Banks divide mortgage risk into two components, the type of borrower and the quality of the property, and much of the property's quality is a function of location. Banks consider a good location safe because it makes it easier to resell the property in the event that the borrower defaults on their mortgage payments.
Properties over the Green Line are considered by banks to be on the riskier side of the equation, however, and banks won’t provide more than 60% financing for buying a home in a settlement, according to Idan Olentuch, CEO of the Olentuch mortgage consulting firm.
"The bank's security is the property, and with a house in a settlement there's the risk of not knowing what might become of it in the future," explains Olentuch. Besides demanding a high margin of equity, the bank can also ask for a higher interest rate, he adds, but it's easier to negotiate this down than to negotiate an increase in the percentage of financing.
Difficulties in mortgage financing are also one of the reasons properties across the Green Line are cheaper. This means the absolute sum needed in equity might not be much different on either side of the line.
"I've run into some couples who couldn't buy homes across the Green Line, and there were some who breached their contracts with the builder because they couldn't get the money from the bank," says Olentuch. "But there are also subcategories across the Green Line. Areas like Ariel [which are likely to remain in Israel in the event of a future accord with the Palestinian Authority] are considered low risk and there are hardly any difficulties."
"There is the question of what happens in the eventuality of a withdrawal," says Avi Gabbay, owner of the Better Choice business and finance consulting firm. "The bank might find itself with houses across the Green Line and it isn't clear what compensation it would receive from the government – if any at all. In my opinion the risk is very low. There was no instance of withdrawal from Yamit or Gaza in which the government didn't pay."
What's more, says Gabbay, "properties across the Green Line are in the Jordanian land registry. The Jordanian land registry, managed by the Civil Administration, is a niche that not all banks, or bank branches, know how to work with."
Tel Aviv too
Gabbay adds that there is risk in Tel Aviv too, where properties seem to be the most secure. "In Tel Aviv there is actually concern over high-percentage financing because transactions are large and the risk of prices dropping is greater. When prices fall, the high-end market usually gets hit first."
There are plenty of areas within the Green Line where getting a mortgage can be difficult, such as areas where land values are extremely low. "The lower the property value, the greater the problem with the customer's credit," says Olentuch. "There is a correlation between the price of the home and the borrower's financial strength."

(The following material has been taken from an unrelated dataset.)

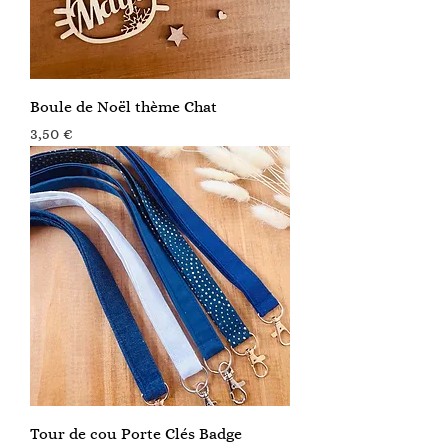
Boule de Noël thème Chat
Prix
3,50 €
Tour de cou Porte Clés Badge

But if one branch refuses a mortgage, that doesn't mean the customer should give up. "There are creative ways to approach the banks," Olentuch says. "You need to know who to talk to, which branch to go to, and how to submit the paperwork. Not all branches are run the same way, even if they belong to the same bank. Each branch has its own targets, including the number of mortgages it needs to sell. A branch that's short of its target, for instance, has more motivation to help out with a mortgage."
That said, there are entire neighborhoods in Tel Aviv that the banks generally avoid, such as the Shapira and Hatikva neighborhoods in the south.
"These neighborhoods have property registration problems," explains Olentuch. "There is no division of land into housing units. No specific property can be identified with its owners. So if the bank ever needs to foreclose, it will face a legal problem establishing ownership in order to sell it."
According to Gabbay, hardly any transactions occur in the southern neighborhoods of Tel Aviv due to this financing hurdle. Banks simply can't mortgage a property there as collateral because of the problem with registration. The deals that are arranged are often done with a high level of equity and without bank participation.
"The Hatikva quarter is like an Ottoman land partnership – many owners and no precise division among them," explains Gabbay. "There are no sharing agreements between the various homeowners. The transactions are very complicated and banks don't like dealing with them."